One purpose of the physical world, for us, is to understand the spiritual world.

"Because that which may be known of God is manifest in them; for God has shown it unto them.
For the invisible things of him from the creation of the world are clearly seen, being understood by the things that are made, even his eternal power and Godhead; so that they are without excuse:" (Rom 1:19-20).

The most important purpose of marriage is to teach us the relationship we should have with God.

"And I will betroth you unto me for ever; yes, I will betroth you unto me in righteousness, and in judgment, and in lovingkindness, and in mercies.
I will even betroth you unto me in faithfulness: and you shall know the Lord." (Hosea 2:19-20)

"For your Maker is your husband; the Lord of hosts is his name; and your Redeemer the Holy One of Israel; The God of the whole earth shall he be called." (Isa 54:5).

". . . and as the bridegroom rejoices over the bride, so shall your God rejoice over you." (Isa 62:5).

Also Jer. 31:32, Eph. 5:25-32, and Rev. 19:6-9.

The most important lessons we can learn from childrearing are how God loves us and is available to us continually, rejoices over us in our successes, hopes for us in our potential, cries over us in our suffering, and mourns us when we are lost.
But many parents, especially fathers, spend so much time trying to provide for their families, that they are seldom there to learn these lessons.

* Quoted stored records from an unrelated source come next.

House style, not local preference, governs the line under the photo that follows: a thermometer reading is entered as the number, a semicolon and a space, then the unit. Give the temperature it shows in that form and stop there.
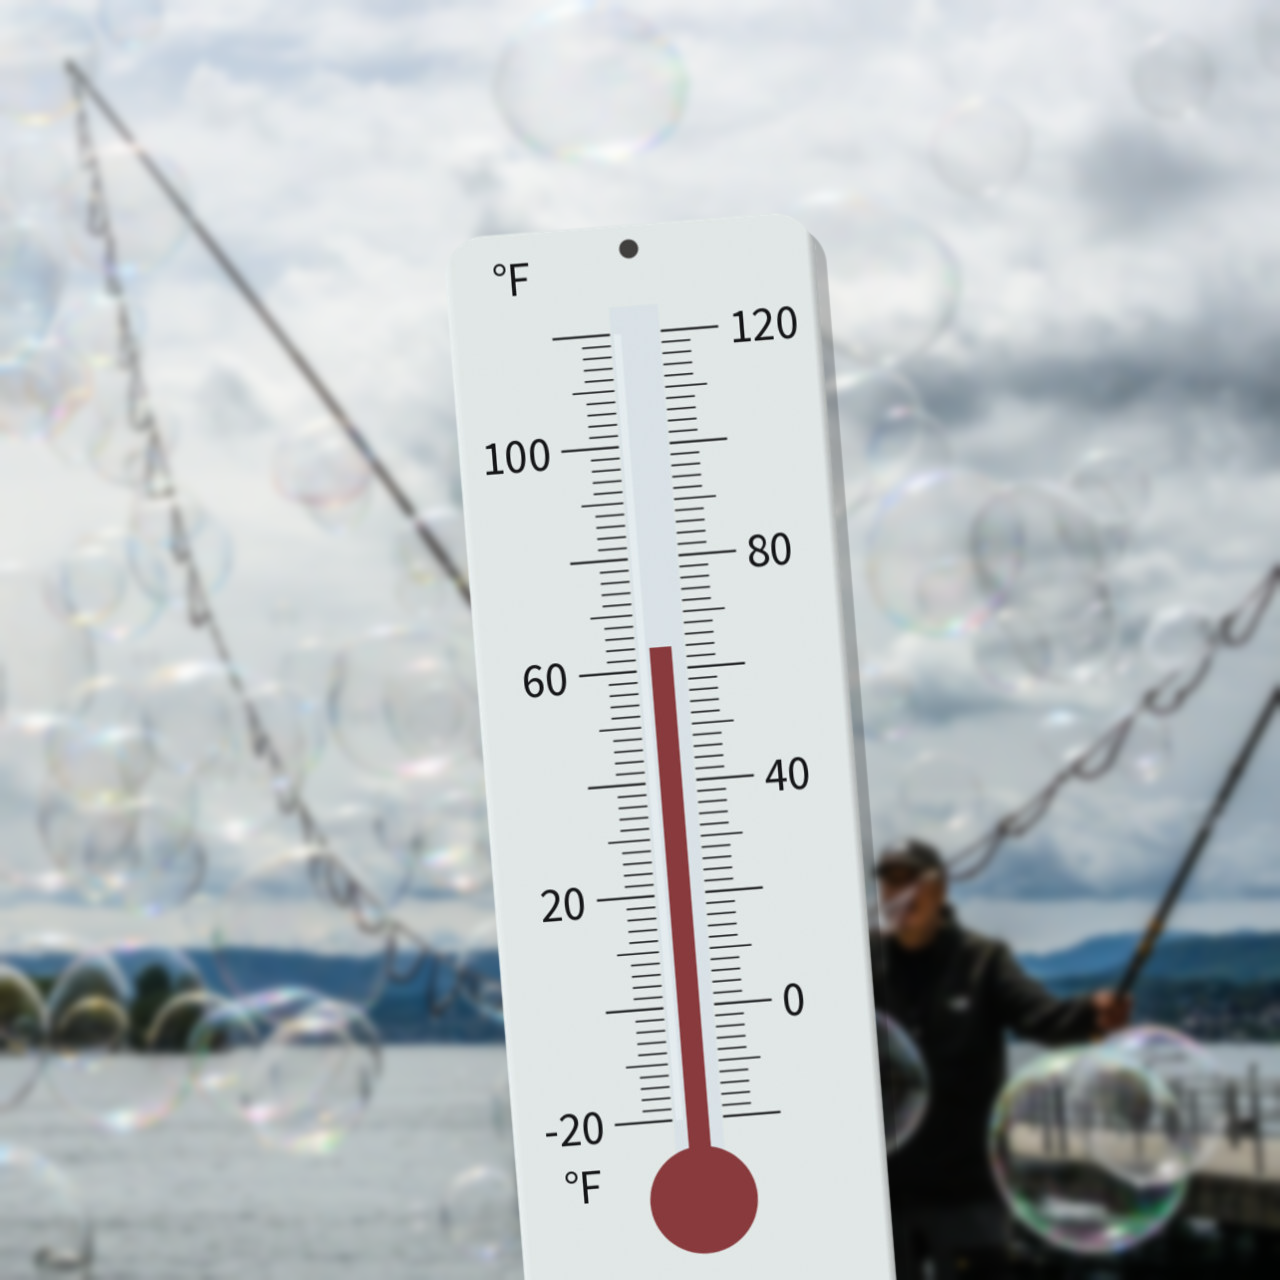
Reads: 64; °F
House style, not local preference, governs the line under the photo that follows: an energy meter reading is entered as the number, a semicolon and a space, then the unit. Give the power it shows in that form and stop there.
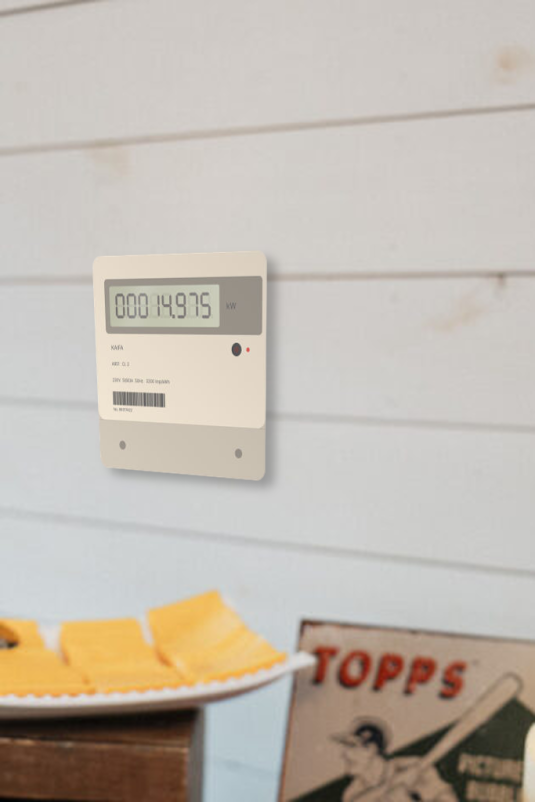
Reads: 14.975; kW
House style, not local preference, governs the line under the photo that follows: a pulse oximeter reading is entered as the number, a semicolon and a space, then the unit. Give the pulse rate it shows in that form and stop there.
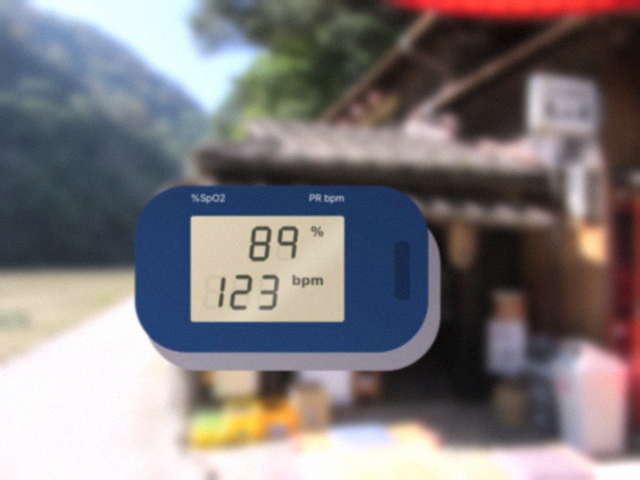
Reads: 123; bpm
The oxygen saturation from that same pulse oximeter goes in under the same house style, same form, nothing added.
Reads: 89; %
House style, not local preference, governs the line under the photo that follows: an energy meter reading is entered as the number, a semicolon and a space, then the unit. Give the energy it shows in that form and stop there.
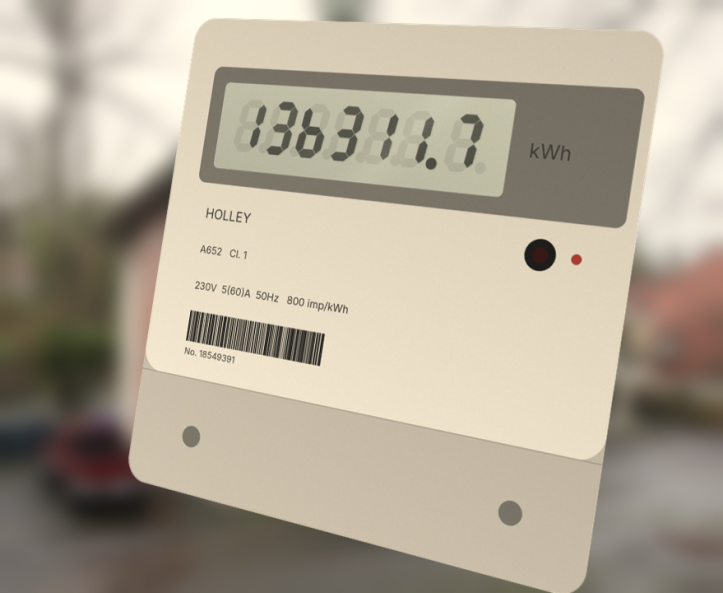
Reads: 136311.7; kWh
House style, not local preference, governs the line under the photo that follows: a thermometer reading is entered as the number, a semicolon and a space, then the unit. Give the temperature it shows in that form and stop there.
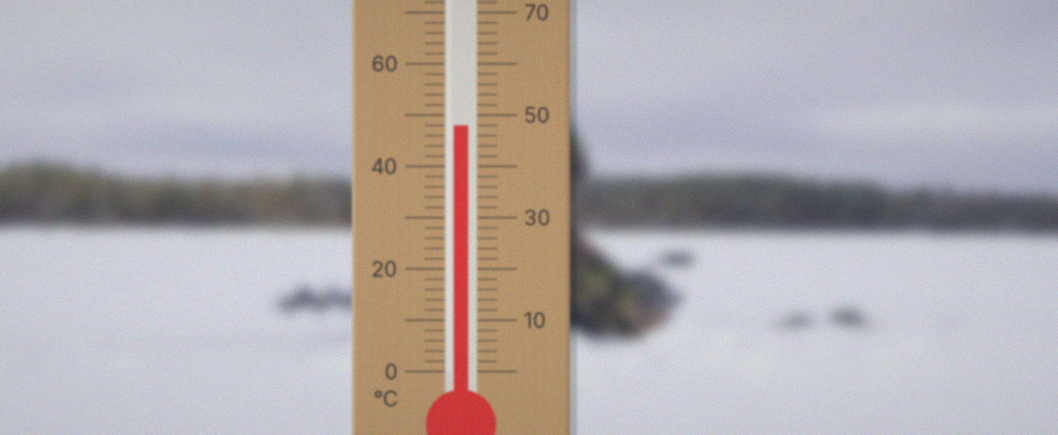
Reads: 48; °C
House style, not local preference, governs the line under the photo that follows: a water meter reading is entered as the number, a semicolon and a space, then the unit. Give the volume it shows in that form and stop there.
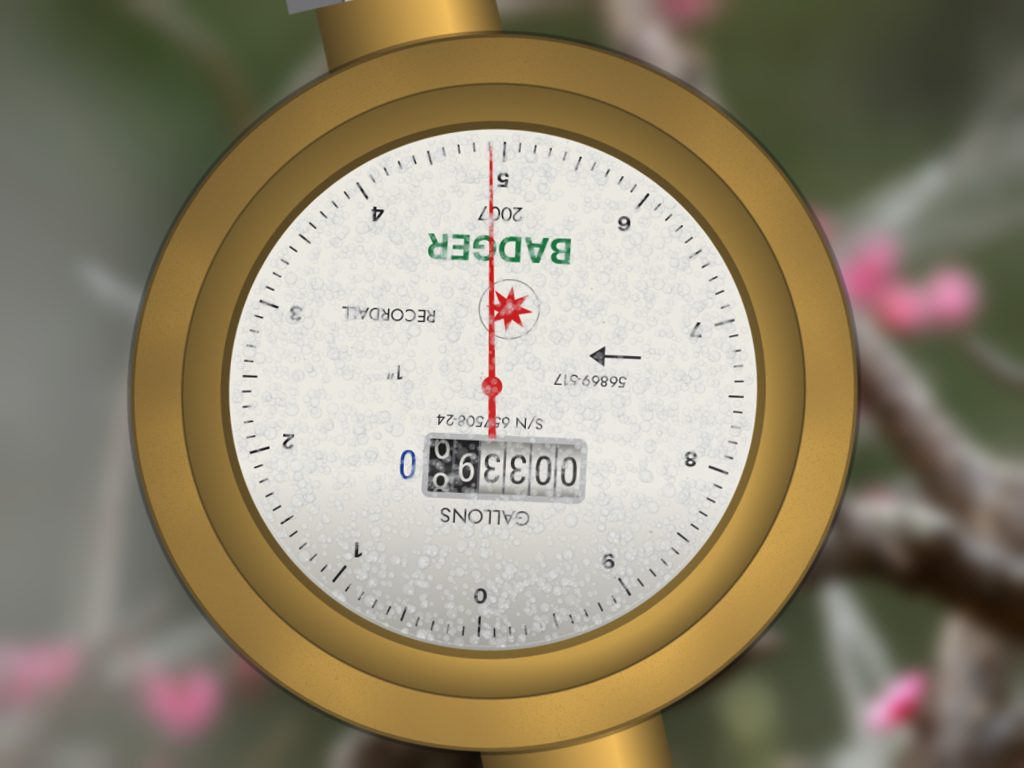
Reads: 33984.9; gal
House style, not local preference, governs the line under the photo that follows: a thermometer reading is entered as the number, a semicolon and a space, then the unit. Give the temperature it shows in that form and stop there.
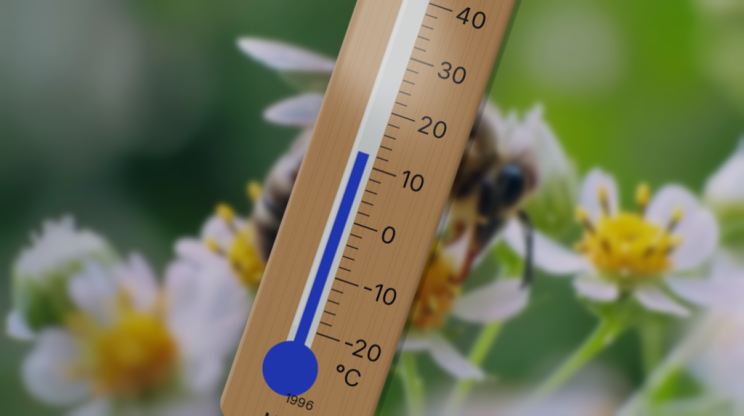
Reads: 12; °C
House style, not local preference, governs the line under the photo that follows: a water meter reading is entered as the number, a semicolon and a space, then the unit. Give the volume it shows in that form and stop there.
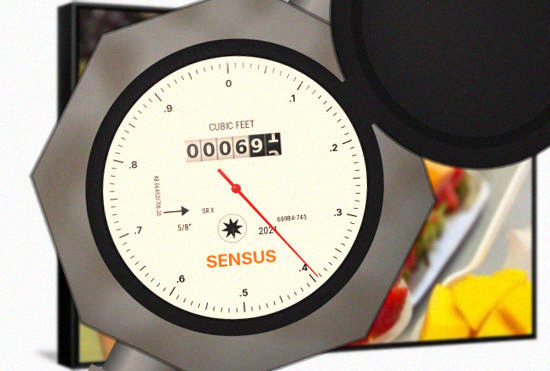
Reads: 691.39; ft³
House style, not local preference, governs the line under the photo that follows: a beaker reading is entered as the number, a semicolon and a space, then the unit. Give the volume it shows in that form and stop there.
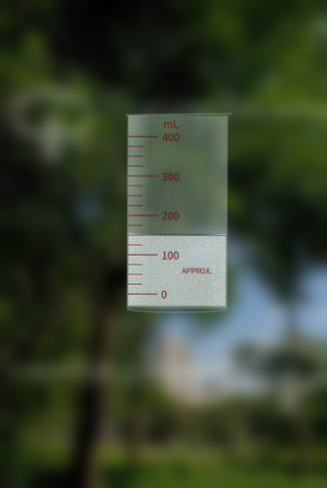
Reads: 150; mL
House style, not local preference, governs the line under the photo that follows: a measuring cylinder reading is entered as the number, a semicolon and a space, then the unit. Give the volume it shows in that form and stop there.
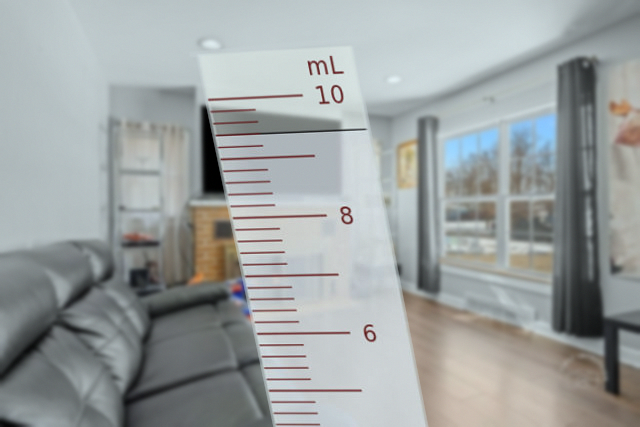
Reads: 9.4; mL
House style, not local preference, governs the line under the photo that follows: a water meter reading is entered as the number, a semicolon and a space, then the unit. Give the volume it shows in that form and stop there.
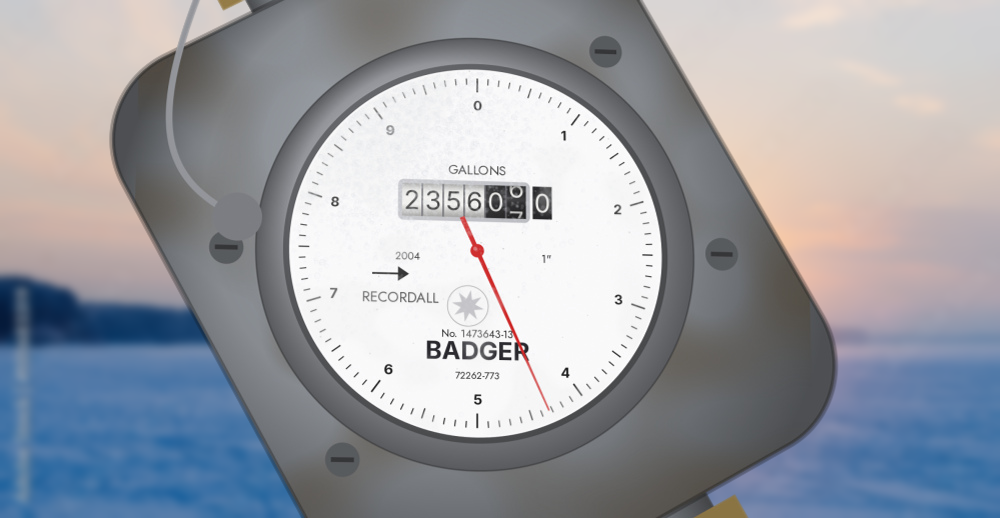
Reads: 2356064.3; gal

We are all, the children of God the Father, who practiced family planning by creating only one couple in beginning his family on earth. He didn't create all humanity at once. He limited our reproduction while giving some other life forms the ability to reproduce by the hundreds and thousands in each generation. He did not have more children than he had room for, or food for, or resources for, on the earth.